Overview

DAQuiri is a consistent set of user interface (UI), concurrency, and scientific instrumentation tools built around Qt5 (and PyQt5) and Python 3’s asyncio.

You can use DAQuiri to automate or simplify essentially any tasks where your computer is being used to coordinate pieces of hardware, but it is especially well suited to scientific data collection.

To accomplish this, DAQuiri is built around a few central abstractions.

Panels and Actors

DAQuiri is concerned with organizing concurrency, and providing UI for scientists. Panels are the window abstraction that DAQuiri builds over PyQt5, a popular UI framework in order to simplify matters.
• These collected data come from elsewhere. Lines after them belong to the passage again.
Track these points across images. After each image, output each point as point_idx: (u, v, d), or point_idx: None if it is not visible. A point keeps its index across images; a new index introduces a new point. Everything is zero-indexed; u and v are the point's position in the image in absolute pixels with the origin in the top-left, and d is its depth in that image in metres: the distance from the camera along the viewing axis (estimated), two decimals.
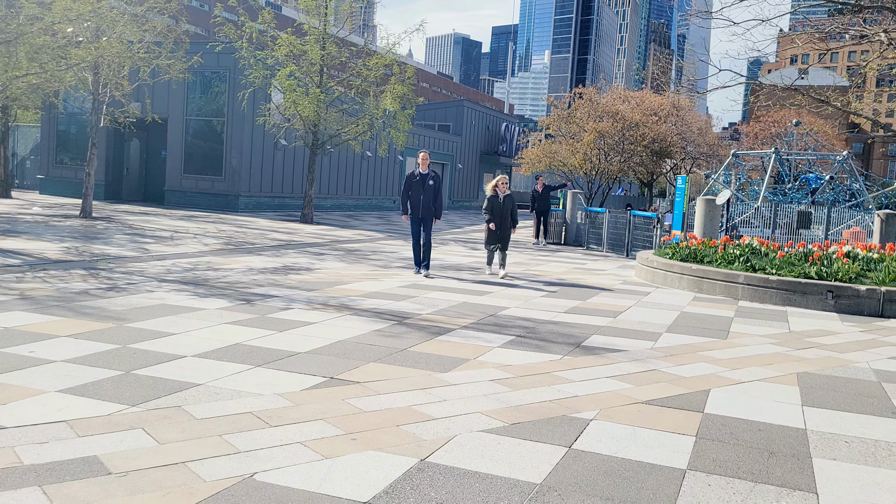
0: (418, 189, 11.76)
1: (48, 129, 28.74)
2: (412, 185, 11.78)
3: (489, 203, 12.35)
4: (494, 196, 12.35)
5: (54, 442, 3.83)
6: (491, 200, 12.34)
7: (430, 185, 11.80)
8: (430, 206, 11.86)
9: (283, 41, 21.40)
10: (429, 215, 11.89)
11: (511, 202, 12.39)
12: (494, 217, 12.30)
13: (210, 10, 60.88)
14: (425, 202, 11.78)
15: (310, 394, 4.99)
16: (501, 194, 12.33)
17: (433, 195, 11.85)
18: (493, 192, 12.36)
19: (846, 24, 17.77)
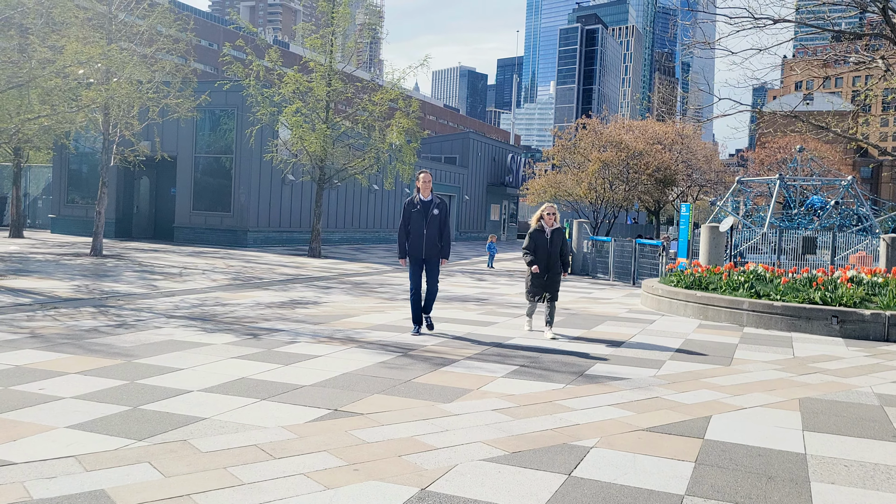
0: (419, 221, 9.07)
1: (59, 169, 29.21)
2: (411, 217, 9.14)
3: (532, 240, 9.65)
4: (539, 231, 9.70)
5: (62, 476, 3.92)
6: (534, 236, 9.67)
7: (434, 216, 9.08)
8: (436, 243, 9.09)
9: (290, 78, 21.80)
10: (434, 255, 9.17)
11: (561, 238, 9.71)
12: (539, 257, 9.59)
13: (218, 48, 61.97)
14: (429, 238, 9.06)
15: (314, 426, 5.07)
16: (548, 228, 9.65)
17: (439, 228, 9.13)
18: (539, 226, 9.71)
19: (845, 52, 17.99)
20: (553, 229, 9.65)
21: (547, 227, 9.67)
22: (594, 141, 32.43)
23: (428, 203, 9.16)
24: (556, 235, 9.67)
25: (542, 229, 9.71)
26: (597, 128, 33.74)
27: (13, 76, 16.60)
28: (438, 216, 9.17)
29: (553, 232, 9.65)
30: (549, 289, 9.65)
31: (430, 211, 9.13)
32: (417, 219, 9.11)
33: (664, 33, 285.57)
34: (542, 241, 9.65)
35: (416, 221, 9.12)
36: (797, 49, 24.30)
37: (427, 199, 9.17)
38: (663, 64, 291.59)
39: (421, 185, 9.14)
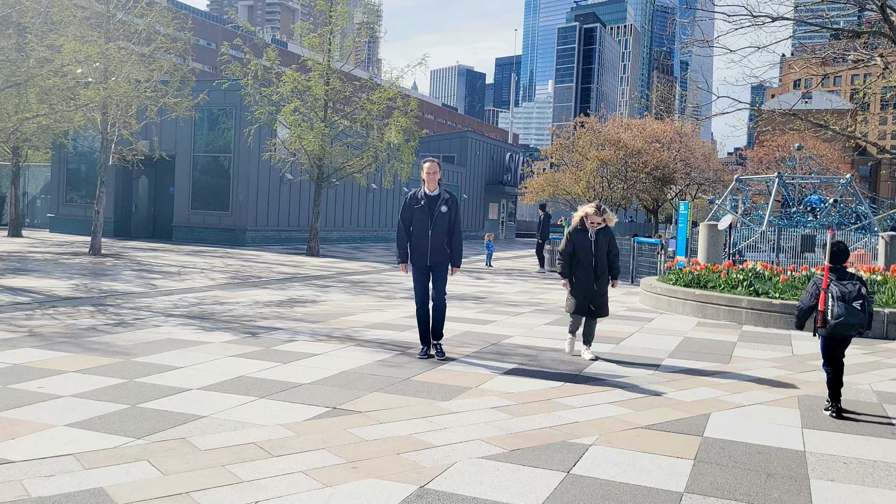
0: (423, 220, 7.48)
1: (58, 169, 29.17)
2: (414, 215, 7.55)
3: (570, 242, 8.07)
4: (581, 231, 8.07)
5: (61, 475, 3.91)
6: (574, 238, 8.07)
7: (442, 214, 7.50)
8: (443, 247, 7.51)
9: (288, 77, 21.78)
10: (442, 261, 7.57)
11: (607, 240, 8.08)
12: (579, 265, 8.00)
13: (216, 48, 61.98)
14: (435, 241, 7.48)
15: (312, 424, 5.06)
16: (592, 229, 8.03)
17: (448, 229, 7.55)
18: (580, 225, 8.09)
19: (843, 50, 18.00)
20: (598, 229, 8.01)
21: (591, 229, 8.05)
22: (592, 139, 32.46)
23: (435, 198, 7.49)
24: (603, 237, 8.01)
25: (583, 229, 8.08)
26: (595, 126, 33.77)
27: (11, 75, 16.58)
28: (447, 214, 7.51)
29: (598, 233, 8.01)
30: (595, 301, 8.01)
31: (437, 208, 7.46)
32: (421, 217, 7.47)
33: (662, 32, 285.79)
34: (583, 244, 8.01)
35: (419, 220, 7.48)
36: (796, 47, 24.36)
37: (434, 194, 7.50)
38: (661, 62, 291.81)
39: (426, 175, 7.53)
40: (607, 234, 8.12)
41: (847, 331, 5.81)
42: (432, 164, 7.57)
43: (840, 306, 5.74)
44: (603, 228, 8.05)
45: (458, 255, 7.60)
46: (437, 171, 7.56)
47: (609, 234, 8.14)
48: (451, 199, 7.58)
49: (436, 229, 7.46)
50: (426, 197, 7.52)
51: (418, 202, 7.52)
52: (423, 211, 7.48)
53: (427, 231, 7.46)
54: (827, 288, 5.87)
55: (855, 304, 5.73)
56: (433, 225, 7.46)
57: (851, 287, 5.81)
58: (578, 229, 8.10)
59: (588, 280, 7.99)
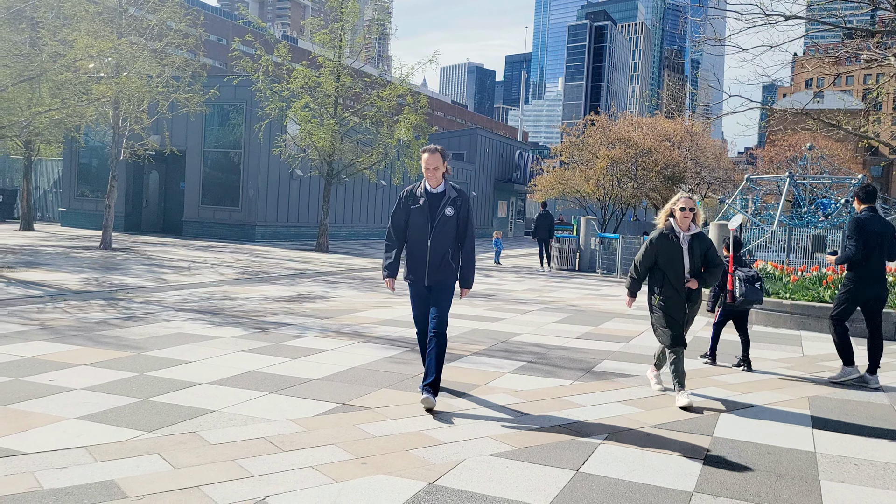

For concurrency, DAQuiri provides actors: long running and independent pieces of code which execute simultaneously and which may own an associated picee of user interface.

These abstractions are used to facilitate communicating with scientific instruments (a practical example of an actor in DAQuiri) and to plan and execute experiments. Here we arrive at a more granular set of abstractions.

Axes, Scans, Strategies, Experiments

DAQuiri asks that you wrap the hardware you use in your experiments in axes: these represent ways in which you can reconfigure your experiment, and thereby determine the configuration-space in which your experiment takes place.

Particular sections of this configuration space can be explored, and data collected, this is called scanning in DAQuiri. Nonetheless, there are many different meaningful ways of traversing configuration space as we collect data, and we shouldn’t generally have to concern ourselves with these details: they should be strongly decoupled from the configuration-space.

By performing many scans, we can collect a series of datasets and thereby conduct an experiment.

DAQuiri provides primitives that correspond to each of the ideas here discussed: there are facilities to traverse and collect data over relevant portions of the parameter space, primitives to specify the degrees of freedom that exist in your setup, and an execution runtime to perform the experiment for you.